財務省に対しては、「全額の繰り戻しを求める必要がある」との指摘はあるものの、「繰り戻されることに期待して事業の長期的な継続性を図り、求められているような施策の拡充を考えることは現実的ではない状況にある」としています。つまり、借金の回収は現実的ではないと見ています。

国土交通省に限った話ではありませんが、省庁に設置される検討委員会などは、自分たちに都合のいい意見を言ってくれる学者等を委員に選任するため、これらの意見は国土交通省の考えと言えます。

国土交通省がそこまで財務省に気を使う理由は、財務省の機嫌を損ねると予算を通してもらえなくなるからです。予算が通らなければ政策を実施することはできなくなるため、どの省庁も財務省には気を使うのです。

特に国土交通省は多くの公共事業を実施しているため、財務省にあまり強く借金の返済を求めると、「公共事業を減らして財源を捻出しても良いか」と言われるおそれがあります。国土交通省としては、それは避けたいため、あまり強く借金の返済を求めることができないという事情があるわけです。

財務省も「他の省庁から強くクレームを言われることはない」とわかっているので、「有る時払いの催促なしの借金」という通常では考えられないような条件を国土交通省に押しつけることができるのです。

●文句を言わない日本人

政府は、国葬には約12億円も使っておいて、自賠責への借金については、財政が厳しいからという理由で60億円しか返済できないと言います。一方で、「防衛力強化が必要だから増税が必要だ」、「無保険車やひき逃げの被害者を救う必要があるから自賠責の負担を増やすことが必要だ」と国民からお金を取ることだけは積極的です。

他の国ならデモが起こりそうな内容ですが、日本人はおとなしいので反対運動があったとしてもごく少数の人に限られています。自民党も当分選挙はないので、批判されようが、支持率が下がろうがあまり気にしていない様子です。野党の対応も大臣更迭にばかり注力し、この問題に真剣に取り組んでいるようには見えません。

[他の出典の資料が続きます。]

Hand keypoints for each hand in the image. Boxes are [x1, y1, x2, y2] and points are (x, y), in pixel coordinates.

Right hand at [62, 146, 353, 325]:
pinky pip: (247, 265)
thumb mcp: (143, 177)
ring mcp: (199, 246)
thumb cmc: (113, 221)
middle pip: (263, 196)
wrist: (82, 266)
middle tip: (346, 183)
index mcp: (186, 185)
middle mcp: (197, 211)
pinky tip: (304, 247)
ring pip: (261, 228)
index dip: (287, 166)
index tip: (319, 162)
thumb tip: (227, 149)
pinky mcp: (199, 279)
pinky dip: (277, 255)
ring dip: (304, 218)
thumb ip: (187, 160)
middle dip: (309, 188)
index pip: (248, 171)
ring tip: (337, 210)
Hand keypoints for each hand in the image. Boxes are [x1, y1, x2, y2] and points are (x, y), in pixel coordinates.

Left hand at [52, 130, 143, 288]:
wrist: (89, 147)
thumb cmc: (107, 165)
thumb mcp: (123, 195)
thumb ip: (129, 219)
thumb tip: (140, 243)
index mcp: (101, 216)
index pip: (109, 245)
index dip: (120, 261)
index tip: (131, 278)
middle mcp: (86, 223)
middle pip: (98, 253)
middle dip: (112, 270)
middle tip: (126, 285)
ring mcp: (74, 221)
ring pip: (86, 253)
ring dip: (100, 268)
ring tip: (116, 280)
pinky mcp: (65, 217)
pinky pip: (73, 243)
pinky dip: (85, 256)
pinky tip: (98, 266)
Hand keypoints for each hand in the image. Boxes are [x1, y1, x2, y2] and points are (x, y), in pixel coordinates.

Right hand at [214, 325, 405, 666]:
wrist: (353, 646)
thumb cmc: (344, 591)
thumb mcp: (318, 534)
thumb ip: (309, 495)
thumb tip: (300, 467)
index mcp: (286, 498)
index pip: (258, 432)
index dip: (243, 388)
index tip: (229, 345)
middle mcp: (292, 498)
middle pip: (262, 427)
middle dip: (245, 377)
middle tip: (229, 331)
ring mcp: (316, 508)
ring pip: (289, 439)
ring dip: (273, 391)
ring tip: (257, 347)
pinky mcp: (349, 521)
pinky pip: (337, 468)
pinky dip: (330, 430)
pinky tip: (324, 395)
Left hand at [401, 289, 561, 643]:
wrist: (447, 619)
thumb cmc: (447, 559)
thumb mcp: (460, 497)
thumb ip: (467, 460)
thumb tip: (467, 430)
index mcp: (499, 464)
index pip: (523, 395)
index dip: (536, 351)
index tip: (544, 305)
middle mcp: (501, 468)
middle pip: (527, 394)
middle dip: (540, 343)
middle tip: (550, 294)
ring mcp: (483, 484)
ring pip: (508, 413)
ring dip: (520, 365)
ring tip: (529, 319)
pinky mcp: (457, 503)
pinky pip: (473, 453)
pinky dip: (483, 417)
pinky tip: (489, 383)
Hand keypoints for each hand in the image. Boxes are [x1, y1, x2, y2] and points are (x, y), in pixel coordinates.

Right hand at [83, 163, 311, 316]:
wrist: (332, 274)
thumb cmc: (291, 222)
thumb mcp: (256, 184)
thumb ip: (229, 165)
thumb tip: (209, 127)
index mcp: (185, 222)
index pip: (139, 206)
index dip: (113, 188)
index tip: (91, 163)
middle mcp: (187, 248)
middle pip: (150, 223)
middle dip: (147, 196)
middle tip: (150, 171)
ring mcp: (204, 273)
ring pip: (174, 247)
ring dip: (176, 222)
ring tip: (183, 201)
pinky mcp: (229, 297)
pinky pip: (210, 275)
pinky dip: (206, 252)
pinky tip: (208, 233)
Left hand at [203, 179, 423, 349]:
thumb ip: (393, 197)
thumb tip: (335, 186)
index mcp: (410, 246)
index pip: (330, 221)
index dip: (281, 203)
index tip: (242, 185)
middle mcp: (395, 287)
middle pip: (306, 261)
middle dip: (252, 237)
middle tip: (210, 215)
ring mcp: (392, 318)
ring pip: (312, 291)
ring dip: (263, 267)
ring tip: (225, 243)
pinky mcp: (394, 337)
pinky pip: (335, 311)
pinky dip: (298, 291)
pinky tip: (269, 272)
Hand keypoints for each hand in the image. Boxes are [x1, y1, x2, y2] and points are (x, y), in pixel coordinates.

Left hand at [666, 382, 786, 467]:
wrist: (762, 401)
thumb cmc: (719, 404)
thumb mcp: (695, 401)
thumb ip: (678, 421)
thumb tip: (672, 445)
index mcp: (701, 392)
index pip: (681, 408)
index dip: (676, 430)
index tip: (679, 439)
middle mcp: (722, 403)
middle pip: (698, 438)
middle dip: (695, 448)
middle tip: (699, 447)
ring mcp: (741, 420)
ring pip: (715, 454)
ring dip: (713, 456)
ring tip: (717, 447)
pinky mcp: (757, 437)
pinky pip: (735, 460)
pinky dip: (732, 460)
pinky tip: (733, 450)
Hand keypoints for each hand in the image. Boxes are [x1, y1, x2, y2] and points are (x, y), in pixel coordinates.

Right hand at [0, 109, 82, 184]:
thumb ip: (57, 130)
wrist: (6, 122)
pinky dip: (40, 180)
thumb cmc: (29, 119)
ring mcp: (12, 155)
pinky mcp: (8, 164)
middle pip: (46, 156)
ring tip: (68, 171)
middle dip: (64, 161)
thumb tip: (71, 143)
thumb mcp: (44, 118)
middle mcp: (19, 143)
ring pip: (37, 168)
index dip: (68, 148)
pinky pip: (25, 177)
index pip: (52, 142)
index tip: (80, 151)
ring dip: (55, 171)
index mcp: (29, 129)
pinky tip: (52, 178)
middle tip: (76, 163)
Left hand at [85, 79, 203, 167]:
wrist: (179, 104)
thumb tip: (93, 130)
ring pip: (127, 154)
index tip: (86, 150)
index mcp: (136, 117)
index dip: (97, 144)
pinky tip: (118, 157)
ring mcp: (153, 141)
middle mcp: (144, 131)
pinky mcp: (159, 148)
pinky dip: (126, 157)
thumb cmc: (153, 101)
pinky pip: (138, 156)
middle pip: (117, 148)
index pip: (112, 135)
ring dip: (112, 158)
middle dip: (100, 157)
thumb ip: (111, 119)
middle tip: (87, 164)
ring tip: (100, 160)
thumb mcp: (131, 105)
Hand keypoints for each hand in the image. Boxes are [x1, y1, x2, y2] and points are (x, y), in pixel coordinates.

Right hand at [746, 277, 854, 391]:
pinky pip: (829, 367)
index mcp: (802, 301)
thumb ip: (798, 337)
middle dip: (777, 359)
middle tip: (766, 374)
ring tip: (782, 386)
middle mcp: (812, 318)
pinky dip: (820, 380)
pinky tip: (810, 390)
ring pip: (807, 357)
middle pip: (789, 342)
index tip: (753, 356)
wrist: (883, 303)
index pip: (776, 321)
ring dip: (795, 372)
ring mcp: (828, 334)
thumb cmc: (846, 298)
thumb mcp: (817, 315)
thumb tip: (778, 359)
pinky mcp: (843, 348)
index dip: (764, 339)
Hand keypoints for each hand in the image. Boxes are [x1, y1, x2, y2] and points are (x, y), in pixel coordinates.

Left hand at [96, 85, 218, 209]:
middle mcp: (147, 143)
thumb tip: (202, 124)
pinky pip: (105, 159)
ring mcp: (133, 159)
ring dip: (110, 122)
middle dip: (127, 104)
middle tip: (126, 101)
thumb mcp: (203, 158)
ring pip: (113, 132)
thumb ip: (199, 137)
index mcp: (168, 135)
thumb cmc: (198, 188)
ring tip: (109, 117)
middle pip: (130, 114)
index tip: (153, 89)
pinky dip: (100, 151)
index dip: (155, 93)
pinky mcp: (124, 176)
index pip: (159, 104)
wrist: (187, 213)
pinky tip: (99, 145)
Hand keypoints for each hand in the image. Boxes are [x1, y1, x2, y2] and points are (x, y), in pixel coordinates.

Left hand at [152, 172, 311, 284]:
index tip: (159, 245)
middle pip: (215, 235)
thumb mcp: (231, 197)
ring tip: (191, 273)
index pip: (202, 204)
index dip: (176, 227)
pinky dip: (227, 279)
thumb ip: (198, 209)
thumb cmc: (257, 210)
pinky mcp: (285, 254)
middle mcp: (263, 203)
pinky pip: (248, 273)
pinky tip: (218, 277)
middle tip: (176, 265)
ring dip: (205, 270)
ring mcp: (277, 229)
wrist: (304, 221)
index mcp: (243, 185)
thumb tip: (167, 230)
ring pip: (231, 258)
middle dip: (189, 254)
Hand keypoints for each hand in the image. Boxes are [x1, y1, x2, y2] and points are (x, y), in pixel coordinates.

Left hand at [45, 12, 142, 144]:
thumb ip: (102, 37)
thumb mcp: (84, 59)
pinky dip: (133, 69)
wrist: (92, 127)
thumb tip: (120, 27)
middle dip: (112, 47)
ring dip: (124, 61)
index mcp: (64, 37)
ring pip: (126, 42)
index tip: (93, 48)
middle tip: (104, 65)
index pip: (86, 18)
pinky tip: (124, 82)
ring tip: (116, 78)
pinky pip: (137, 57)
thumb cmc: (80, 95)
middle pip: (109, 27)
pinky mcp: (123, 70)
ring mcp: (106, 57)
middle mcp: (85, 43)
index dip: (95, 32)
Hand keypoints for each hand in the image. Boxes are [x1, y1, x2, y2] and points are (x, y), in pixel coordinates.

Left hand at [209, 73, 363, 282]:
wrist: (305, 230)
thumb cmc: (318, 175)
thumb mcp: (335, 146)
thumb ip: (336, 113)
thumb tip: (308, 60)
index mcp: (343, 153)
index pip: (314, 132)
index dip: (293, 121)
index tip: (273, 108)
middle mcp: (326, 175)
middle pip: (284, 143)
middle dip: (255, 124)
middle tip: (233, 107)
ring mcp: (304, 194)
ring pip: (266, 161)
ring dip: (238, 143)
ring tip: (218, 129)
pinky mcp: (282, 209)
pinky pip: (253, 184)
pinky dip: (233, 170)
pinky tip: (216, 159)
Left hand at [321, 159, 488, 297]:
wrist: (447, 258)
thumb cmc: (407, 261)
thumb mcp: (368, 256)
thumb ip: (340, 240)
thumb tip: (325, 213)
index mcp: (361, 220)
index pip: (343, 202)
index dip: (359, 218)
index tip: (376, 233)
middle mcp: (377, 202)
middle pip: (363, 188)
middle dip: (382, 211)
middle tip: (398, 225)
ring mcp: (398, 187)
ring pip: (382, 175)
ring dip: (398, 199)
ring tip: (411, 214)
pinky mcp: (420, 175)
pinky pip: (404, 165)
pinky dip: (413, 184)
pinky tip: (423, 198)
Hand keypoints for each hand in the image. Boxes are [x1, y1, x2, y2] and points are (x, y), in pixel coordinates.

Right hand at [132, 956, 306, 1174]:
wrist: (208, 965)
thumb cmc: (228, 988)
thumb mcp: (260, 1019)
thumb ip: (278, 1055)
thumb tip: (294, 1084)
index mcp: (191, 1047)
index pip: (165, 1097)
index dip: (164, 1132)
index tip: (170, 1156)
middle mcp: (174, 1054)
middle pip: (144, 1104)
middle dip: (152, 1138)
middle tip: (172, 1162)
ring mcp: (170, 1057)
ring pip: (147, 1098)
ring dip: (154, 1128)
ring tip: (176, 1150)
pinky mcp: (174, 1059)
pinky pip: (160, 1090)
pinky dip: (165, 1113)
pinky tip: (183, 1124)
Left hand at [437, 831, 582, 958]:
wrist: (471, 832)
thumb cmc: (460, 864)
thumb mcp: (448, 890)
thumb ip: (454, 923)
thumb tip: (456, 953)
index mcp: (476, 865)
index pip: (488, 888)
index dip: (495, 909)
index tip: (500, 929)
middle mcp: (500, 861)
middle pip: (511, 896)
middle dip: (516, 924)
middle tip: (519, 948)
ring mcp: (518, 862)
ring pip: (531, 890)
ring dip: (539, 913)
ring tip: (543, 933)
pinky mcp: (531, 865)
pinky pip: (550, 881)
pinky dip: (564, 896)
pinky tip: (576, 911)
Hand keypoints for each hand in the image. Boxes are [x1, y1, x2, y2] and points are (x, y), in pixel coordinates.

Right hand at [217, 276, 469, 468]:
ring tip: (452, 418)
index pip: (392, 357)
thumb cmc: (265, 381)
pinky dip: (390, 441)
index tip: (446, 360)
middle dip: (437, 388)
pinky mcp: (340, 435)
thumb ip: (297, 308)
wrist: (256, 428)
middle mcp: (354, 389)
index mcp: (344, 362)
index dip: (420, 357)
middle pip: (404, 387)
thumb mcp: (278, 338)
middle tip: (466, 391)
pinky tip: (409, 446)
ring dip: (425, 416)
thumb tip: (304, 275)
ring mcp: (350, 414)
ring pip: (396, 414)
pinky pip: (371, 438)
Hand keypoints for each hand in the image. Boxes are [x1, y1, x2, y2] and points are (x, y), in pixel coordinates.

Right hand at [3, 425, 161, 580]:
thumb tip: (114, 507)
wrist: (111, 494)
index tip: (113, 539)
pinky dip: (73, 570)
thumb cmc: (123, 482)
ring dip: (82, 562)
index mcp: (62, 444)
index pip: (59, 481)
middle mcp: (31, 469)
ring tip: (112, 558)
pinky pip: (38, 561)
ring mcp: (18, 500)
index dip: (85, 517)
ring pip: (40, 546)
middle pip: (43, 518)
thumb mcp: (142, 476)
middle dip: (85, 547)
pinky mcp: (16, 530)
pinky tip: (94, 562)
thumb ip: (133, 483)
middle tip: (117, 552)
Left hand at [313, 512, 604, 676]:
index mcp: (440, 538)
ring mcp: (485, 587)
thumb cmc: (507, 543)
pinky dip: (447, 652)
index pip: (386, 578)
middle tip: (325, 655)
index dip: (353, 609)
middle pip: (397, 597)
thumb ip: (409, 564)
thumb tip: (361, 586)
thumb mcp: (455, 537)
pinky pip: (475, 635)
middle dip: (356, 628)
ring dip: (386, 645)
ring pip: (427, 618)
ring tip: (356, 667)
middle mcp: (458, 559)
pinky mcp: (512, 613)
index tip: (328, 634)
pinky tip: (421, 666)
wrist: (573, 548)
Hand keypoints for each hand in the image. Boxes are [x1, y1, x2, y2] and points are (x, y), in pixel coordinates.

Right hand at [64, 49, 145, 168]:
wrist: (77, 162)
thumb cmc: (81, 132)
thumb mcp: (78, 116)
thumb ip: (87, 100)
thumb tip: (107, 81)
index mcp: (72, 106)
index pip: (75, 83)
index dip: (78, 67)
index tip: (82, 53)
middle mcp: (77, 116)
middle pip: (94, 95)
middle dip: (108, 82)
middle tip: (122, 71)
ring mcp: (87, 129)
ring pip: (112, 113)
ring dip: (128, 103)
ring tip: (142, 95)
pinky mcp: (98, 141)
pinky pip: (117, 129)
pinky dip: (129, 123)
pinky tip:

幸い、マスコミがこの問題について取り上げているおかげで、財務省の返済額もわずかですが増えています。大事なのは、来年度以降もこの問題について声を挙げていくことです。ただ、その結果、「自賠責への借金の返済のため、増税が必要だ」と議論をすり替えられないよう注意が必要です。何かにつけて「財源が必要だ」というのが財務省の常套句なので、その点だけは気をつける必要があります。